Compare
Feature | Spark Streaming | Storm |
---|---|---|
Latency | Few seconds | Sub-second |
Data guarantee | Exactly once | At least once 1 |
Process model | Batch | One |
Fail recovery price | Low 2 | High 3 |
Resource manager integration | YARN, Mesos | YARN, Mesos |
Consistency break condition | Output operation failure | Replay an event |
Popular 4 | More 5 | Less |
Development cost | Less 6 | More |
Batch framework integration | Spark | N/A |
Message Passing Layer | Netty, Akka | Netty or ZeroMQ |
Implement Language | Scala | Clojure |
Hadoop distribution support | Hortonworks, Cloudera, MapR | Hortonworks, MapR |
Company support | Databricks | N/A |
Origin | Uc Berkeley | BackType, Twitter |
Production use | 2013 | 2011 |
- Actually, Storm’s Trident library also provides exactly once processing.

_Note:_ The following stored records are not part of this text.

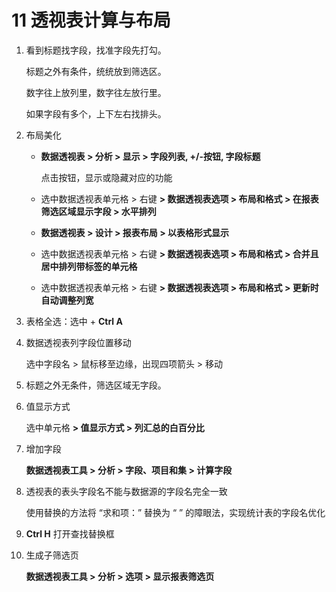 # 11  透视表计算与布局

1. 看到标题找字段，找准字段先打勾。

   标题之外有条件，统统放到筛选区。

   数字往上放列里，数字往左放行里。

   如果字段有多个，上下左右找排头。

2. 布局美化

   - **数据透视表 > 分析 > 显示 > 字段列表, +/-按钮, 字段标题**

     点击按钮，显示或隐藏对应的功能

   - 选中数据透视表单元格 > 右键 **> 数据透视表选项 > 布局和格式 > 在报表筛选区域显示字段 > 水平排列**

   - **数据透视表 > 设计 > 报表布局 > 以表格形式显示**

   - 选中数据透视表单元格 > 右键 **> 数据透视表选项 > 布局和格式 > 合并且居中排列带标签的单元格**

   - 选中数据透视表单元格 > 右键 **> 数据透视表选项 > 布局和格式 > 更新时自动调整列宽**

3. 表格全选：选中 + **Ctrl A**

4. 数据透视表列字段位置移动

   选中字段名 > 鼠标移至边缘，出现四项箭头 > 移动

5. 标题之外无条件，筛选区域无字段。

6. 值显示方式

   选中单元格 **> 值显示方式 > 列汇总的白百分比**

7. 增加字段

   **数据透视表工具 > 分析 > 字段、项目和集 > 计算字段**

8. 透视表的表头字段名不能与数据源的字段名完全一致

   使用替换的方法将 “求和项：” 替换为 “ ” 的障眼法，实现统计表的字段名优化

9. **Ctrl H**  打开查找替换框

10. 生成子筛选页

    **数据透视表工具 > 分析 > 选项 > 显示报表筛选页**
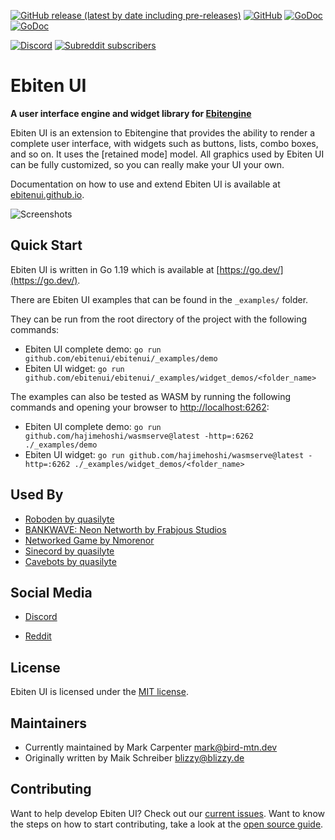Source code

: [![GitHub release (latest by date including pre-releases)](https://img.shields.io/github/v/release/ebitenui/ebitenui?include_prereleases&label=Release)](https://github.com/ebitenui/ebitenui/releases)
[![GitHub](https://img.shields.io/github/license/ebitenui/ebitenui?color=blue&label=License)](https://opensource.org/licenses/MIT)
[![GoDoc](https://img.shields.io/badge/Go-Reference-blue?style=flat)](https://pkg.go.dev/github.com/ebitenui/ebitenui)
[![GoDoc](https://img.shields.io/badge/Go-Documentation-blue?style=flat)](https://ebitenui.github.io/)

[![Discord](https://img.shields.io/discord/958140778931175424?color=green&label=Discord&logo=discord&logoColor=white)](https://discord.gg/ujEeeHgptU)
[![Subreddit subscribers](https://img.shields.io/reddit/subreddit-subscribers/birdmtndev?color=green&label=r%2FBirdMtnDev&logo=reddit&logoColor=white)](https://www.reddit.com/r/birdmtndev/)

Ebiten UI
=========

**A user interface engine and widget library for [Ebitengine](https://ebitengine.org/)**

Ebiten UI is an extension to Ebitengine that provides the ability to render a complete user interface,
with widgets such as buttons, lists, combo boxes, and so on. It uses the [retained mode] model.
All graphics used by Ebiten UI can be fully customized, so you can really make your UI your own.

Documentation on how to use and extend Ebiten UI is available at [ebitenui.github.io](https://ebitenui.github.io).

![Screenshots](ebiten-ui.gif)

Quick Start
------
Ebiten UI is written in Go 1.19 which is available at [https://go.dev/](https://go.dev/).

There are Ebiten UI examples that can be found in the `_examples/` folder. 

They can be run from the root directory of the project with the following commands:
* Ebiten UI complete demo: `go run github.com/ebitenui/ebitenui/_examples/demo`
* Ebiten UI widget: `go run github.com/ebitenui/ebitenui/_examples/widget_demos/<folder_name>`

The examples can also be tested as WASM by running the following commands and opening your browser to [http://localhost:6262](http://localhost:6262):
* Ebiten UI complete demo: `go run github.com/hajimehoshi/wasmserve@latest -http=:6262 ./_examples/demo`
* Ebiten UI widget: `go run github.com/hajimehoshi/wasmserve@latest -http=:6262 ./_examples/widget_demos/<folder_name>`

Used By
------
* [Roboden by quasilyte](https://quasilyte.itch.io/roboden)
* [BANKWAVE: Neon Networth by Frabjous Studios](https://bankwave.frabjousstudios.com/)
* [Networked Game by Nmorenor](https://nmorenor.com/)
* [Sinecord by quasilyte](https://quasilyte.itch.io/sinecord)
* [Cavebots by quasilyte](https://quasilyte.itch.io/cavebots)


Social Media
-------
* [Discord](https://discord.gg/ujEeeHgptU)

* [Reddit](https://www.reddit.com/r/birdmtndev/)


License
-------

Ebiten UI is licensed under the [MIT license](https://opensource.org/licenses/MIT).

Maintainers
-------
* Currently maintained by Mark Carpenter <mark@bird-mtn.dev>
* Originally written by Maik Schreiber <blizzy@blizzy.de>


Contributing
-------
Want to help develop Ebiten UI? Check out our [current issues](https://github.com/ebitenui/ebitenui/issues). Want to know the steps on how to start contributing, take a look at the [open source guide](https://opensource.guide/how-to-contribute/).
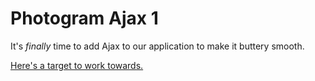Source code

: # Photogram Ajax 1

It's _finally_ time to add Ajax to our application to make it buttery smooth.

[Here's a target to work towards.](http://pg-ajax-1.matchthetarget.com/)
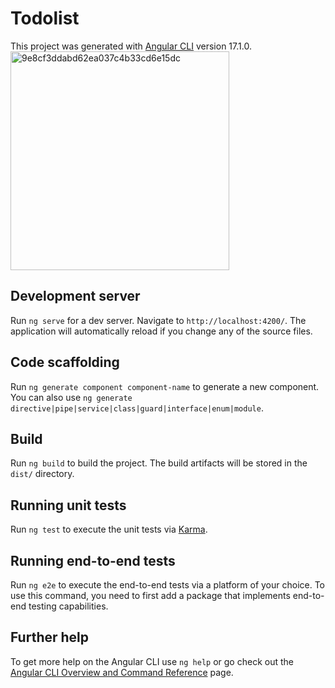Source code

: # Todolist

This project was generated with [Angular CLI](https://github.com/angular/angular-cli) version 17.1.0.
<img width="350" alt="9e8cf3ddabd62ea037c4b33cd6e15dc" src="https://github.com/Steven-Liao24/todolist/assets/151792087/fe5b3f4a-b989-4829-a5cb-482dcebf4576">

## Development server

Run `ng serve` for a dev server. Navigate to `http://localhost:4200/`. The application will automatically reload if you change any of the source files.

## Code scaffolding

Run `ng generate component component-name` to generate a new component. You can also use `ng generate directive|pipe|service|class|guard|interface|enum|module`.

## Build

Run `ng build` to build the project. The build artifacts will be stored in the `dist/` directory.

## Running unit tests

Run `ng test` to execute the unit tests via [Karma](https://karma-runner.github.io).

## Running end-to-end tests

Run `ng e2e` to execute the end-to-end tests via a platform of your choice. To use this command, you need to first add a package that implements end-to-end testing capabilities.

## Further help

To get more help on the Angular CLI use `ng help` or go check out the [Angular CLI Overview and Command Reference](https://angular.io/cli) page.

But, it relies on transactions to update state, which is slower and often has to be implemented by the user.
- Because of the dependency chain of Spark RDD, it’s easy to recovery from failure by relaying it from the source, need not to track every middle state.
- Each individual record has to be tracked as it moves through the system
- Judged by code commit velociy and issue velocity.
-
Spark also has a better ecosystem
- With Spark, the same code base can be used for batch processing and stream processing.